“So, why the road?” I’ve been asked this before and every time asked, I come up with more reasons… in all, hundreds of reasons I love being on the road. The road. No, I am not talking about freeways, however, they have their place. The back roads are the character of travels. Take your time… sit awhile… smell the roses. The freeways being the speed of travel… no time… gotta get to where I’m going!! Hurry!
I have always preferred the back roads to the freeways. And the best of roadtrips are the ones which involve no destination. There always lingers a sense of anticipation, excitement and wonder when venturing out on those kinds of roadtrips. There is a bit of fear when first starting out on a new adventure, yet, that is always left far behind when the adventure begins.
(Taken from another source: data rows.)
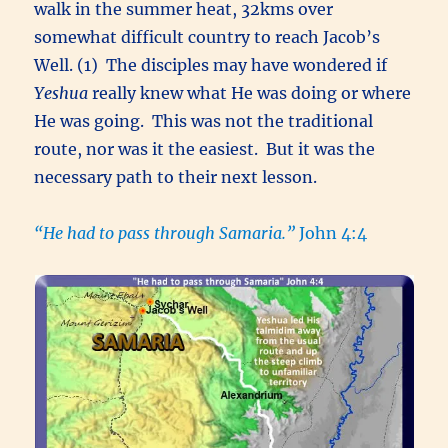
walk in the summer heat, 32kms over
somewhat difficult country to reach Jacob’s
Well. (1) The disciples may have wondered if
Yeshua
really knew what He was doing or where
He was going. This was not the traditional
route, nor was it the easiest. But it was the
necessary path to their next lesson.
“He had to pass through Samaria.”
John 4:4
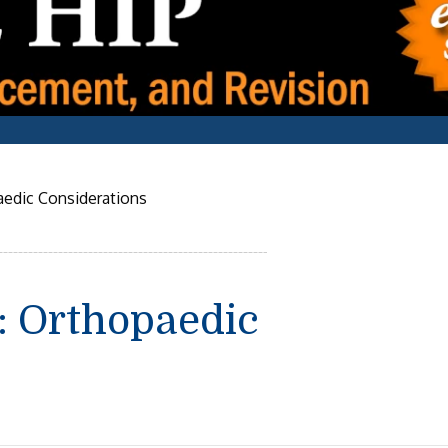
edic Considerations
 Orthopaedic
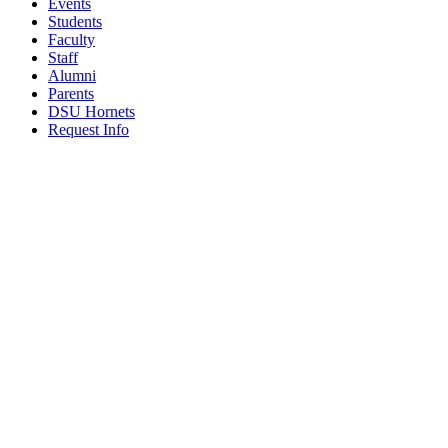
Events
Students
Faculty
Staff
Alumni
Parents
DSU Hornets
Request Info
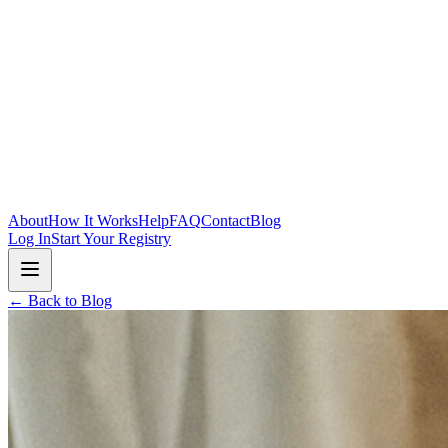
Skip to main content
About
How It Works
Help
FAQ
Contact
Blog
Log In
Start Your Registry
← Back to Blog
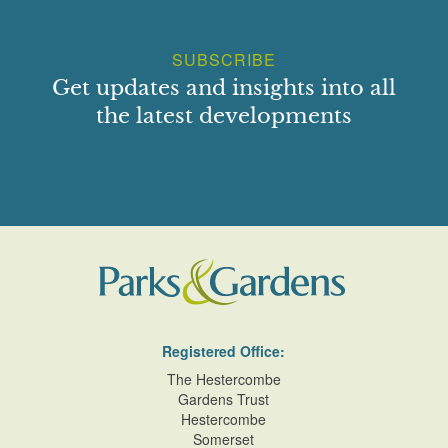
SUBSCRIBE
Get updates and insights into all
the latest developments
Registered Office:
The Hestercombe
Gardens Trust
Hestercombe
Somerset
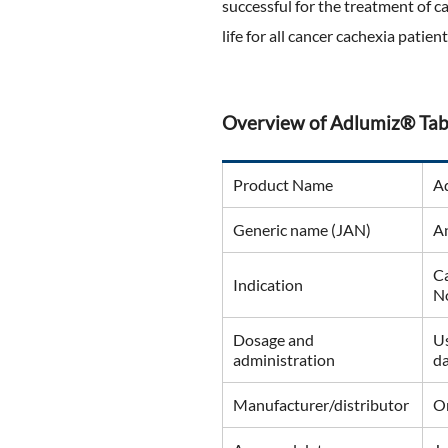
successful for the treatment of c
life for all cancer cachexia patient
Overview of Adlumiz® Tab
Product Name
A
Generic name (JAN)
A
Ca
Indication
No
Dosage and
Us
administration
da
Manufacturer/distributor
On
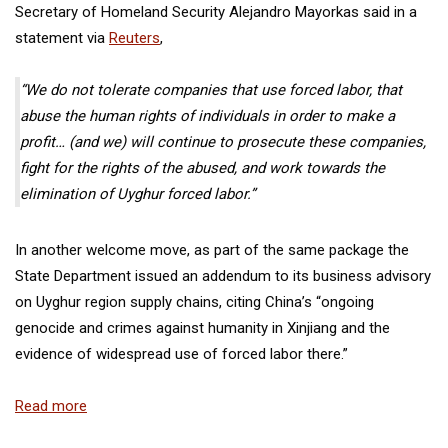
Secretary of Homeland Security Alejandro Mayorkas said in a
statement via
Reuters
,
“We do not tolerate companies that use forced labor, that
abuse the human rights of individuals in order to make a
profit… (and we) will continue to prosecute these companies,
fight for the rights of the abused, and work towards the
elimination of Uyghur forced labor.”
In another welcome move, as part of the same package
the
State Department issued an addendum
to its business advisory
on Uyghur region supply chains, citing China’s “ongoing
genocide and crimes against humanity in Xinjiang and the
evidence of widespread use of forced labor there.”
Read more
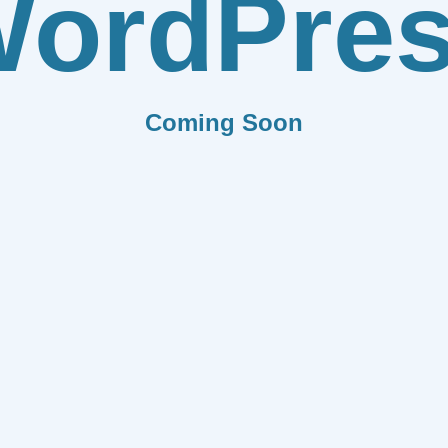
ordPre
Coming Soon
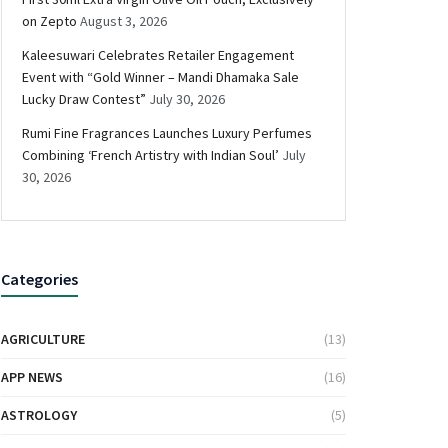
on Zepto
August 3, 2026
Kaleesuwari Celebrates Retailer Engagement
Event with “Gold Winner – Mandi Dhamaka Sale
Lucky Draw Contest”
July 30, 2026
Rumi Fine Fragrances Launches Luxury Perfumes
Combining ‘French Artistry with Indian Soul’
July
30, 2026
Categories
AGRICULTURE
(13)
APP NEWS
(16)
ASTROLOGY
(5)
The road affords me the opportunity to reflect and enjoy the land, the sky… if coastal… the sea. This extra time involved in getting from point ‘A’ to point ‘B’ (as opposed to a train or plane) is a priceless way to travel. I believe it is only rivalled by biking or walking. I say this because slowing down travel time (rather than speeding it up) brings me in line with nature and all of its glory.
Behind the wheel of… well… of any automobile… is a feeling which can be taken for granted. I, myself, like to travel in a van or a vehicle with some kind of sleeping quarters in it. I like knowing that I don’t have to make reservations for lodging and can stop and start anytime along my travel. I lived for 2 years in a 22’ RV and knowing that all my possessions were travelling right behind me was a freeing feeling.
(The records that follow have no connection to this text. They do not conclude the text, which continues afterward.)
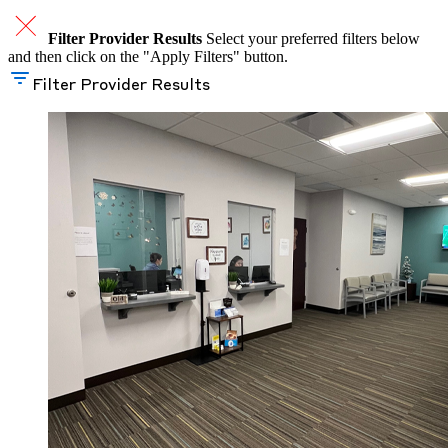
Filter Provider Results
Select your preferred filters below
and then click on the "Apply Filters" button.
Filter Provider Results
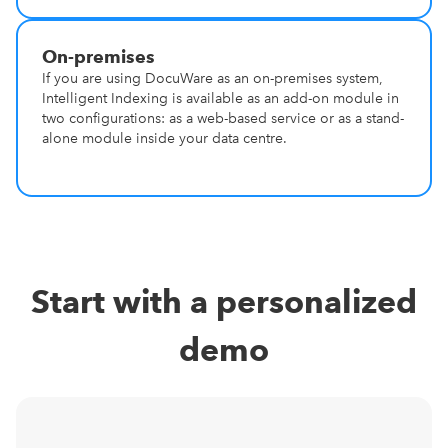
On-premises
If you are using DocuWare as an on-premises system,
Intelligent Indexing is available as an add-on module in
two configurations: as a web-based service or as a stand-
alone module inside your data centre.
Start with a personalized
demo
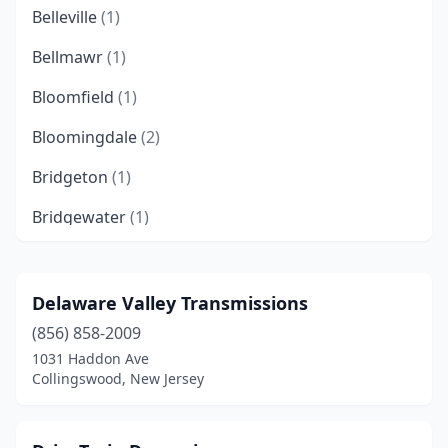
Belleville
(1)
Bellmawr
(1)
Bloomfield
(1)
Bloomingdale
(2)
Bridgeton
(1)
Bridgewater
(1)
Budd Lake
(1)
Carteret
(1)
Delaware Valley Transmissions
(856) 858-2009
Chatham Township
(1)
1031 Haddon Ave
Cinnaminson
(1)
Collingswood, New Jersey
Clayton
(1)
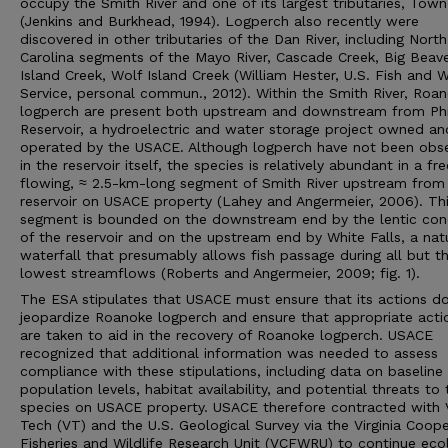
occupy the Smith River and one of its largest tributaries, Tow
(Jenkins and Burkhead, 1994). Logperch also recently were
discovered in other tributaries of the Dan River, including North
Carolina segments of the Mayo River, Cascade Creek, Big Beav
Island Creek, Wolf Island Creek (William Hester, U.S. Fish and Wi
Service, personal commun., 2012). Within the Smith River, Roa
logperch are present both upstream and downstream from Phi
Reservoir, a hydroelectric and water storage project owned an
operated by the USACE. Although logperch have not been obs
in the reservoir itself, the species is relatively abundant in a fr
flowing, ≈ 2.5-km-long segment of Smith River upstream from
reservoir on USACE property (Lahey and Angermeier, 2006). Th
segment is bounded on the downstream end by the lentic con
of the reservoir and on the upstream end by White Falls, a nat
waterfall that presumably allows fish passage during all but t
lowest streamflows (Roberts and Angermeier, 2009; fig. 1).
The ESA stipulates that USACE must ensure that its actions d
jeopardize Roanoke logperch and ensure that appropriate acti
are taken to aid in the recovery of Roanoke logperch. USACE
recognized that additional information was needed to assess
compliance with these stipulations, including data on baseline
population levels, habitat availability, and potential threats to 
species on USACE property. USACE therefore contracted with V
Tech (VT) and the U.S. Geological Survey via the Virginia Coope
Fisheries and Wildlife Research Unit (VCFWRU) to continue eco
Driving to new places has always afforded me the time to think. The road forms a sort of meditation for me The lines passing by, the sunrises, sunsets, the towns and cities I’ve passed… rural country sides… they all tell stories. Most of them cry out saying look at me… I’m here. Some… whisper gently to pass on by, nothing to see. Yet, they all tell a story. From the architecture of buildings to the old trees swaying in the breeze… from the silhouettes of livestock in the evening sun to the faces of people going about their lives. The road also grants the time to pull over and stay awhile. Sometimes I like to just pull over and take in an area with all my senses. I think to myself, “This place… at one time, maybe two hundred years ago, people came here and chose to stay. More came and soon a town/city grew out of it.” Some of the most fascinating places are abandoned towns. Towns which everyone has moved on and crumbling houses and rotting fences tell a tale of ambitions and dreams either fulfilled or left on the pavement of time. So… the road. I travel it for stories. To know that there are many more stories than mine and that every blade of grass and every wooden fence tells a story…. Why the road? It gives me a chance to see and read some of the greatest stories this planet has to offer.